● **Exercise aim**
Reproduce word for word the portion of the text on continuous integration and delivery that begins with the words containing "In this guide, we" and ends with "CI/CD tool comparison.".

-- Article start --

Developing and releasing software can be a complicated process, especially as applications, teams, and deployment infrastructure grow in complexity. Often, challenges become more pronounced as projects grow. To develop, test, and release software in a quick and consistent way, developers and organizations have created three related but distinct strategies to manage and automate these processes.
Continuous integration focuses on integrating work from individual developers into a main repository multiple times a day to catch integration bugs early and accelerate collaborative development. Continuous delivery is concerned with reducing friction in the deployment or release process, automating the steps required to deploy a build so that code can be released safely at any time. Continuous deployment takes this one step further by automatically deploying each time a code change is made.
In this guide, we will discuss each of these strategies, how they relate to one another, and how incorporating them into your application life cycle can transform your software development and release practices. To get a better idea of the differences between various open-source CI/CD projects, check out our CI/CD tool comparison.

-- Article end --
-- Data shown start --

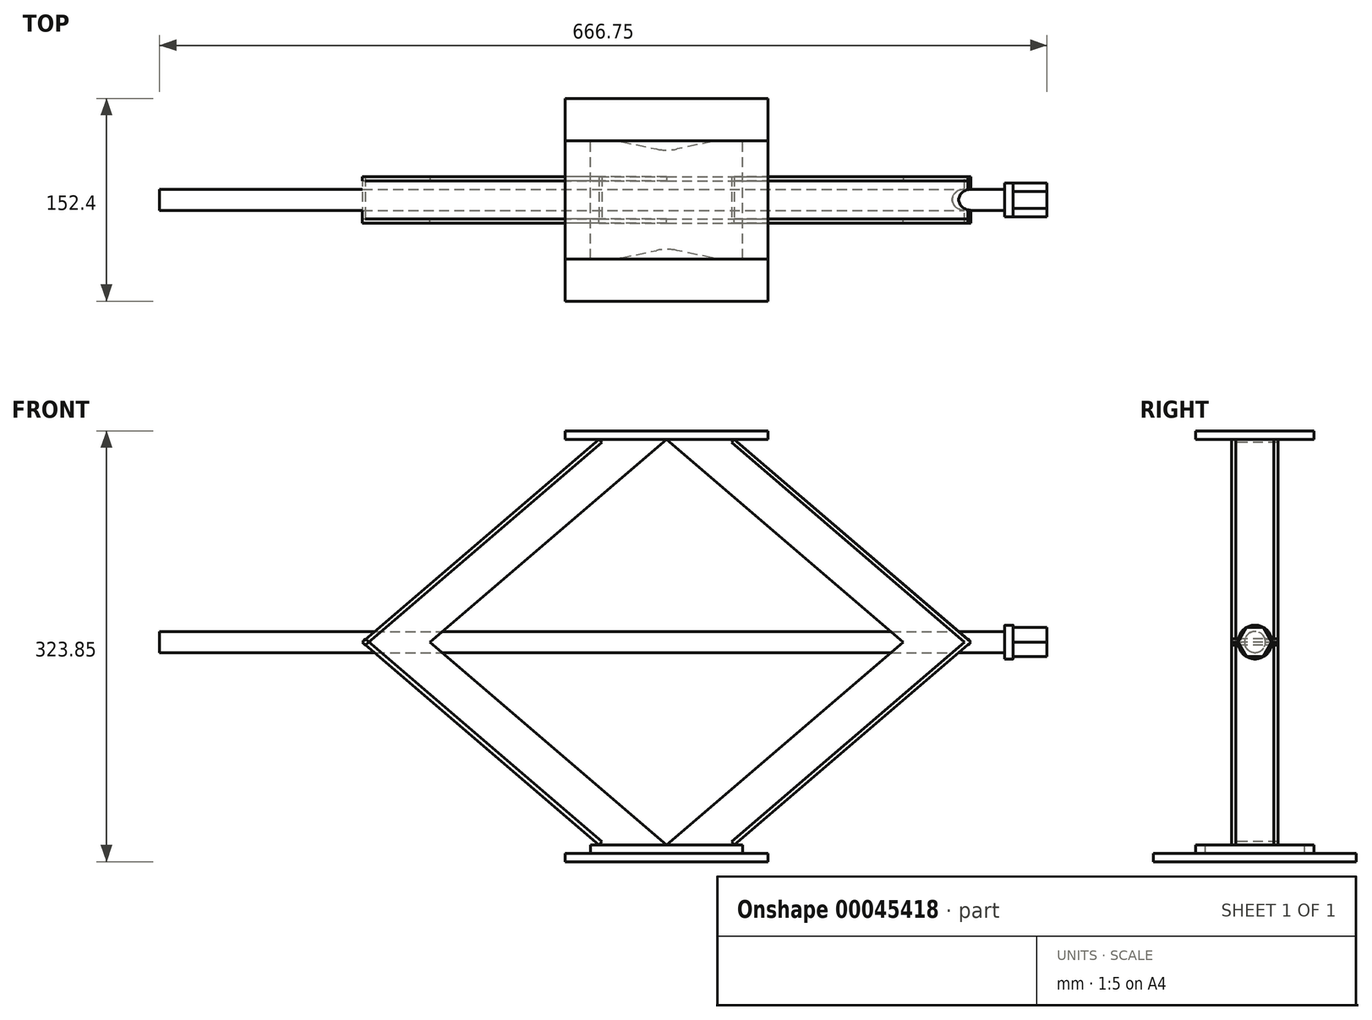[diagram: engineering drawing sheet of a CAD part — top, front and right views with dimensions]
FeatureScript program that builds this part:
annotation { "Feature Type Name" : "Feature", "Feature Type Description" : "" }
export const myFeature = defineFeature(function(context is Context, id is Id, definition is map)
    precondition{}
    {
        {
            var Q0;
            Q0=qCreatedBy(makeId("Front.planeOp"),FACE);
            cPlane(context, id + "F0", {"entities" : qUnion([Q0]), "cplaneType" : CPlaneType.OFFSET, "offset" : 14.29 * mm, "width" : 152.4 * mm, "height" : 152.4 * mm});
        }
        {
            var Q0;
            Q0=qCreatedBy(id+"F0.planeOp",FACE);
            var sketch = newSketch(context, id + "F1", { "sketchPlane" : qUnion([Q0])});
            skLineSegment(sketch, "E0", {"start": v(0, 152.4) * mm, "end": v(0, -152.4) * mm, "construction": true});
            skLineSegment(sketch, "E1", {"start": v(0, 152.4) * mm, "end": v(-177.8, 0) * mm});
            skLineSegment(sketch, "E2", {"start": v(-177.8, 0) * mm, "end": v(0, -152.4) * mm});
            skLineSegment(sketch, "E3", {"start": v(-177.8, 0) * mm, "end": v(177.8, 0) * mm, "construction": true});
            skLineSegment(sketch, "E4", {"start": v(0, 152.4) * mm, "end": v(177.8, 0) * mm});
            skLineSegment(sketch, "E5", {"start": v(0, -152.4) * mm, "end": v(177.8, 0) * mm});
            skLineSegment(sketch, "E6", {"start": v(-50.8, 152.4) * mm, "end": v(50.8, 152.4) * mm});
            skLineSegment(sketch, "E7", {"start": v(-50.8, 152.4) * mm, "end": v(-228.6, 0) * mm});
            skLineSegment(sketch, "E8", {"start": v(-228.6, 0) * mm, "end": v(-50.8, -152.4) * mm});
            skLineSegment(sketch, "E9", {"start": v(-228.6, 0) * mm, "end": v(-177.8, 0) * mm, "construction": true});
            skLineSegment(sketch, "E10.MirrorCS", {"start": v(50.8, 152.4) * mm, "end": v(228.6, 0) * mm});
            skLineSegment(sketch, "E11.MirrorCS", {"start": v(228.6, 0) * mm, "end": v(50.8, -152.4) * mm});
            skLineSegment(sketch, "E12", {"start": v(-50.8, -152.4) * mm, "end": v(50.8, -152.4) * mm});
            skLineSegment(sketch, "E13", {"start": v(177.8, 0) * mm, "end": v(228.6, 0) * mm, "construction": true});
            skSolve(sketch);
        }
        {
            var Q0;
            {var subQ3=sQuery(id+"F1.wireOp",EDGE,"E1");Q0=makeQuery(id+"F1.imprint","IMPRINT",FACE,{"disambiguationData":[TD([[makeQuery(id+"F1.imprint","IMPRINT",EDGE,{"derivedFrom":subQ3}),-1.0]])]});}
            var Q1;
            {var subQ3=sQuery(id+"F1.wireOp",EDGE,"E4");Q1=makeQuery(id+"F1.imprint","IMPRINT",FACE,{"disambiguationData":[TD([[makeQuery(id+"F1.imprint","IMPRINT",EDGE,{"derivedFrom":subQ3}),1.0]])]});}
            extrude(context, id + "F2", {"entities" : qUnion([Q0, Q1]), "depth" : 3.17 * mm});
        }
        {
            var Q0;
            Q0=makeQuery(id+"F2.opExtrude","SWEPT_BODY",BODY,{"disambiguationData":[OSD([sQuery(id+"F1.wireOp",EDGE,"E1"),sQuery(id+"F1.wireOp",EDGE,"E2"),sQuery(id+"F1.wireOp",EDGE,"E6"),sQuery(id+"F1.wireOp",EDGE,"E7"),sQuery(id+"F1.wireOp",EDGE,"E8"),sQuery(id+"F1.wireOp",EDGE,"E12")])]});
            var Q1;
            Q1=makeQuery(id+"F2.opExtrude","SWEPT_BODY",BODY,{"disambiguationData":[OSD([sQuery(id+"F1.wireOp",EDGE,"E4"),sQuery(id+"F1.wireOp",EDGE,"E5"),sQuery(id+"F1.wireOp",EDGE,"E6"),sQuery(id+"F1.wireOp",EDGE,"E10.MirrorCS"),sQuery(id+"F1.wireOp",EDGE,"E11.MirrorCS"),sQuery(id+"F1.wireOp",EDGE,"E12")])]});
            var Q2;
            Q2=qCreatedBy(makeId("Front.planeOp"),FACE);
            mirror(context, id + "F3", {"entities" : qUnion([Q0, Q1]), "mirrorPlane" : qUnion([Q2])});
        }
        {
            var Q0;
            Q0=makeQuery(id+"F3.opPattern","COPY",FACE,{"derivedFrom":makeQuery(id+"F2.opExtrude","SWEPT_FACE",FACE,{"disambiguationData":[OSD([sQuery(id+"F1.wireOp",EDGE,"E7")])]}),"instanceName":"1"});
            var sketch = newSketch(context, id + "F4", { "sketchPlane" : qUnion([Q0])});
            skLineSegment(sketch, "E14.bottom", {"start": v(60.61, 17.46) * mm, "end": v(-173.57, 17.46) * mm});
            skLineSegment(sketch, "E14.top", {"start": v(60.61, -17.46) * mm, "end": v(-173.57, -17.46) * mm});
            skLineSegment(sketch, "E14.left", {"start": v(60.61, 17.46) * mm, "end": v(60.61, -17.46) * mm});
            skLineSegment(sketch, "E14.right", {"start": v(-173.57, 17.46) * mm, "end": v(-173.57, -17.46) * mm});
            skSolve(sketch);
        }
        {
            var Q0;
            Q0 = qSketchRegion(id + "F4", true);
            extrude(context, id + "F5", {"entities" : qUnion([Q0]), "oppositeDirection" : true, "depth" : 3.17 * mm});
        }
        {
            var Q0;
            Q0=makeQuery(id+"F5.opExtrude","SWEPT_BODY",BODY,{"disambiguationData":[OSD([sQuery(id+"F4.wireOp",EDGE,"E14.bottom"),sQuery(id+"F4.wireOp",EDGE,"E14.top"),sQuery(id+"F4.wireOp",EDGE,"E14.left"),sQuery(id+"F4.wireOp",EDGE,"E14.right")])]});
            var Q1;
            Q1=qCreatedBy(makeId("Top.planeOp"),FACE);
            mirror(context, id + "F6", {"entities" : qUnion([Q0]), "mirrorPlane" : qUnion([Q1])});
        }
        {
            var Q0;
            Q0=makeQuery(id+"F5.opExtrude","SWEPT_BODY",BODY,{"disambiguationData":[OSD([sQuery(id+"F4.wireOp",EDGE,"E14.bottom"),sQuery(id+"F4.wireOp",EDGE,"E14.top"),sQuery(id+"F4.wireOp",EDGE,"E14.left"),sQuery(id+"F4.wireOp",EDGE,"E14.right")])]});
            var Q1;
            Q1=makeQuery(id+"F6.opPattern","COPY",BODY,{"derivedFrom":makeQuery(id+"F5.opExtrude","SWEPT_BODY",BODY,{"disambiguationData":[OSD([sQuery(id+"F4.wireOp",EDGE,"E14.bottom"),sQuery(id+"F4.wireOp",EDGE,"E14.top"),sQuery(id+"F4.wireOp",EDGE,"E14.left"),sQuery(id+"F4.wireOp",EDGE,"E14.right")])]}),"instanceName":"1"});
            var Q2;
            Q2=qCreatedBy(makeId("Right.planeOp"),FACE);
            mirror(context, id + "F7", {"entities" : qUnion([Q0, Q1]), "mirrorPlane" : qUnion([Q2])});
        }
        {
            var Q0;
            {var subQ0=sQuery(id+"F1.wireOp",EDGE,"E6");Q0=makeQuery(id+"F2.opExtrude","SWEPT_FACE",FACE,{"disambiguationData":[OSD([subQ0]),TDD([makeQuery(id+"F1.imprint","IMPRINT",EDGE,{"disambiguationData":[TD([[makeQuery(id+"F1.imprint","INTERSECT",VERTEX,{"derivedFrom":[subQ0,sQuery(id+"F1.wireOp",EDGE,"E10.MirrorCS")]}),1.0]])],"derivedFrom":subQ0})])]});}
            var sketch = newSketch(context, id + "F8", { "sketchPlane" : qUnion([Q0])});
            skLineSegment(sketch, "E15.rect.bottom", {"start": v(76.2, -44.45) * mm, "end": v(-76.2, -44.45) * mm});
            skLineSegment(sketch, "E15.rect.top", {"start": v(76.2, 44.45) * mm, "end": v(-76.2, 44.45) * mm});
            skLineSegment(sketch, "E15.rect.left", {"start": v(76.2, -44.45) * mm, "end": v(76.2, 44.45) * mm});
            skLineSegment(sketch, "E15.rect.right", {"start": v(-76.2, -44.45) * mm, "end": v(-76.2, 44.45) * mm});
            skPoint(sketch, "E15.rect.middle", {"position": v(0, 0) * mm});
            skSolve(sketch);
        }
        {
            var Q0;
            Q0 = qSketchRegion(id + "F8", true);
            extrude(context, id + "F9", {"entities" : qUnion([Q0]), "depth" : 6.35 * mm});
        }
        {
            var Q0;
            {var subQ0=sQuery(id+"F1.wireOp",EDGE,"E12");Q0=makeQuery(id+"F2.opExtrude","SWEPT_FACE",FACE,{"disambiguationData":[OSD([subQ0]),TDD([makeQuery(id+"F1.imprint","IMPRINT",EDGE,{"disambiguationData":[TD([[makeQuery(id+"F1.imprint","INTERSECT",VERTEX,{"derivedFrom":[sQuery(id+"F1.wireOp",EDGE,"E11.MirrorCS"),subQ0]}),1.0]])],"derivedFrom":subQ0})])]});}
            var sketch = newSketch(context, id + "F10", { "sketchPlane" : qUnion([Q0])});
            skLineSegment(sketch, "E16", {"start": v(0, 36.51) * mm, "end": v(0, -36.51) * mm, "construction": true});
            skLineSegment(sketch, "E17", {"start": v(-57.15, 44.45) * mm, "end": v(-57.15, -44.45) * mm});
            skLineSegment(sketch, "E18", {"start": v(-57.15, 0) * mm, "end": v(0, 0) * mm, "construction": true});
            skLineSegment(sketch, "E19", {"start": v(-57.15, 44.45) * mm, "end": v(-42.03, 44.45) * mm});
            skLineSegment(sketch, "E20", {"start": v(-34.26, 43.65) * mm, "end": v(-7.77, 38.13) * mm});
            skLineSegment(sketch, "E21.MirrorCS", {"start": v(-34.26, -43.65) * mm, "end": v(-7.77, -38.13) * mm});
            skLineSegment(sketch, "E22.MirrorCS", {"start": v(-57.15, -44.45) * mm, "end": v(-42.03, -44.45) * mm});
            skLineSegment(sketch, "E23.MirrorCS", {"start": v(34.26, 43.65) * mm, "end": v(7.77, 38.13) * mm});
            skLineSegment(sketch, "E24.MirrorCS", {"start": v(57.15, 44.45) * mm, "end": v(42.03, 44.45) * mm});
            skLineSegment(sketch, "E25.MirrorCS", {"start": v(57.15, 44.45) * mm, "end": v(57.15, -44.45) * mm});
            skLineSegment(sketch, "E26.MirrorCS", {"start": v(57.15, -44.45) * mm, "end": v(42.03, -44.45) * mm});
            skLineSegment(sketch, "E27.MirrorCS", {"start": v(34.26, -43.65) * mm, "end": v(7.77, -38.13) * mm});
            skPoint(sketch, "E28.visualSharp", {"position": v(-38.1, 44.45) * mm});
            skArc(sketch, "E28.filletArc", {"start": v(-34.26, 43.65) * mm, "mid": v(-38.12, 44.25) * mm, "end": v(-42.03, 44.45) * mm});
            skPoint(sketch, "E29.visualSharp", {"position": v(0, 36.51) * mm});
            skArc(sketch, "E29.filletArc", {"start": v(-7.77, 38.13) * mm, "mid": v(0, 37.33) * mm, "end": v(7.77, 38.13) * mm});
            skPoint(sketch, "E30.visualSharp", {"position": v(38.1, 44.45) * mm});
            skArc(sketch, "E30.filletArc", {"start": v(42.03, 44.45) * mm, "mid": v(38.12, 44.25) * mm, "end": v(34.26, 43.65) * mm});
            skPoint(sketch, "E31.visualSharp", {"position": v(0, -36.51) * mm});
            skArc(sketch, "E31.filletArc", {"start": v(7.77, -38.13) * mm, "mid": v(0, -37.33) * mm, "end": v(-7.77, -38.13) * mm});
            skPoint(sketch, "E32.visualSharp", {"position": v(-38.1, -44.45) * mm});
            skArc(sketch, "E32.filletArc", {"start": v(-42.03, -44.45) * mm, "mid": v(-38.12, -44.25) * mm, "end": v(-34.26, -43.65) * mm});
            skPoint(sketch, "E33.visualSharp", {"position": v(38.1, -44.45) * mm});
            skArc(sketch, "E33.filletArc", {"start": v(34.26, -43.65) * mm, "mid": v(38.12, -44.25) * mm, "end": v(42.03, -44.45) * mm});
            skSolve(sketch);
        }
        {
            var Q0;
            Q0 = qSketchRegion(id + "F10", true);
            extrude(context, id + "F11", {"entities" : qUnion([Q0]), "depth" : 6.35 * mm});
        }
        {
            var Q0;
            Q0=qCreatedBy(makeId("Right.planeOp"),FACE);
            cPlane(context, id + "F12", {"entities" : qUnion([Q0]), "cplaneType" : CPlaneType.OFFSET, "offset" : 228.6 * mm, "width" : 152.4 * mm, "height" : 152.4 * mm});
        }
        {
            var Q0;
            Q0=qCreatedBy(id+"F12.planeOp",FACE);
            var sketch = newSketch(context, id + "F13", { "sketchPlane" : qUnion([Q0])});
            skCircle(sketch, "E34", {"center": v(0, 0) * mm, "radius": 7.94 * mm});
            skSolve(sketch);
        }
        {
            var Q0;
            Q0 = qSketchRegion(id + "F13", true);
            extrude(context, id + "F14", {"entities" : qUnion([Q0]), "oppositeDirection" : true, "depth" : 609.6 * mm});
        }
        {
            var Q0;
            Q0=makeQuery(id+"F14.opExtrude","CAP_FACE",FACE,{"disambiguationData":[OSD([sQuery(id+"F13.wireOp",EDGE,"E34")])],"isStart":true});
            var sketch = newSketch(context, id + "F15", { "sketchPlane" : qUnion([Q0])});
            skCircle(sketch, "E35", {"center": v(0, 0) * mm, "radius": 7.94 * mm});
            skSolve(sketch);
        }
        {
            var Q0;
            Q0 = qSketchRegion(id + "F15", true);
            extrude(context, id + "F16", {"entities" : qUnion([Q0]), "operationType" : NewBodyOperationType.ADD, "depth" : 25.4 * mm});
        }
        {
            var Q0;
            Q0=makeQuery(id+"F16.opExtrude","CAP_FACE",FACE,{"disambiguationData":[OSD([sQuery(id+"F15.wireOp",EDGE,"E35")])],"isStart":false});
            var sketch = newSketch(context, id + "F17", { "sketchPlane" : qUnion([Q0])});
            skCircle(sketch, "E36", {"center": v(0, 0) * mm, "radius": 12.7 * mm});
            skSolve(sketch);
        }
        {
            var Q0;
            Q0 = qSketchRegion(id + "F17", true);
            extrude(context, id + "F18", {"entities" : qUnion([Q0]), "operationType" : NewBodyOperationType.ADD, "depth" : 6.35 * mm});
        }
        {
            var Q0;
            Q0=makeQuery(id+"F18.opExtrude","CAP_FACE",FACE,{"disambiguationData":[OSD([sQuery(id+"F17.wireOp",EDGE,"E36")])],"isStart":false});
            var sketch = newSketch(context, id + "F19", { "sketchPlane" : qUnion([Q0])});
            skCircle(sketch, "E37.cCircle", {"center": v(0, 0) * mm, "radius": 12.7 * mm, "construction": true});
            skLineSegment(sketch, "E37.0", {"start": v(6.35, 11) * mm, "end": v(12.7, 0) * mm});
            skLineSegment(sketch, "E37.1", {"start": v(12.7, 0) * mm, "end": v(6.35, -11) * mm});
            skLineSegment(sketch, "E37.2", {"start": v(6.35, -11) * mm, "end": v(-6.35, -11) * mm});
            skLineSegment(sketch, "E37.3", {"start": v(-6.35, -11) * mm, "end": v(-12.7, 0) * mm});
            skLineSegment(sketch, "E37.4", {"start": v(-12.7, 0) * mm, "end": v(-6.35, 11) * mm});
            skLineSegment(sketch, "E37.5", {"start": v(-6.35, 11) * mm, "end": v(6.35, 11) * mm});
            skSolve(sketch);
        }
        {
            var Q0;
            Q0 = qSketchRegion(id + "F19", true);
            extrude(context, id + "F20", {"entities" : qUnion([Q0]), "operationType" : NewBodyOperationType.ADD, "depth" : 25.4 * mm});
        }
        {
            var Q0;
            Q0=makeQuery(id+"F11.opExtrude","CAP_FACE",FACE,{"disambiguationData":[OSD([sQuery(id+"F10.wireOp",EDGE,"E17"),sQuery(id+"F10.wireOp",EDGE,"E19"),sQuery(id+"F10.wireOp",EDGE,"E20"),sQuery(id+"F10.wireOp",EDGE,"E21.MirrorCS"),sQuery(id+"F10.wireOp",EDGE,"E22.MirrorCS"),sQuery(id+"F10.wireOp",EDGE,"E23.MirrorCS"),sQuery(id+"F10.wireOp",EDGE,"E24.MirrorCS"),sQuery(id+"F10.wireOp",EDGE,"E25.MirrorCS"),sQuery(id+"F10.wireOp",EDGE,"E26.MirrorCS"),sQuery(id+"F10.wireOp",EDGE,"E27.MirrorCS"),sQuery(id+"F10.wireOp",EDGE,"E28.filletArc"),sQuery(id+"F10.wireOp",EDGE,"E29.filletArc"),sQuery(id+"F10.wireOp",EDGE,"E30.filletArc"),sQuery(id+"F10.wireOp",EDGE,"E31.filletArc"),sQuery(id+"F10.wireOp",EDGE,"E32.filletArc"),sQuery(id+"F10.wireOp",EDGE,"E33.filletArc")])],"isStart":false});
            var sketch = newSketch(context, id + "F21", { "sketchPlane" : qUnion([Q0])});
            skLineSegment(sketch, "E38.rect.bottom", {"start": v(76.2, 76.2) * mm, "end": v(-76.2, 76.2) * mm});
            skLineSegment(sketch, "E38.rect.top", {"start": v(76.2, -76.2) * mm, "end": v(-76.2, -76.2) * mm});
            skLineSegment(sketch, "E38.rect.left", {"start": v(76.2, 76.2) * mm, "end": v(76.2, -76.2) * mm});
            skLineSegment(sketch, "E38.rect.right", {"start": v(-76.2, 76.2) * mm, "end": v(-76.2, -76.2) * mm});
            skPoint(sketch, "E38.rect.middle", {"position": v(0, 0) * mm});
            skSolve(sketch);
        }
        {
            var Q0;
            Q0 = qSketchRegion(id + "F21", true);
            extrude(context, id + "F22", {"entities" : qUnion([Q0]), "operationType" : NewBodyOperationType.ADD, "depth" : 6.35 * mm});
        }
    });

-- Data shown end --

● **Task answer**
In this guide, we will discuss each of these strategies, how they relate to one another, and how incorporating them into your application life cycle can transform your software development and release practices. To get a better idea of the differences between various open-source CI/CD projects, check out our CI/CD tool comparison.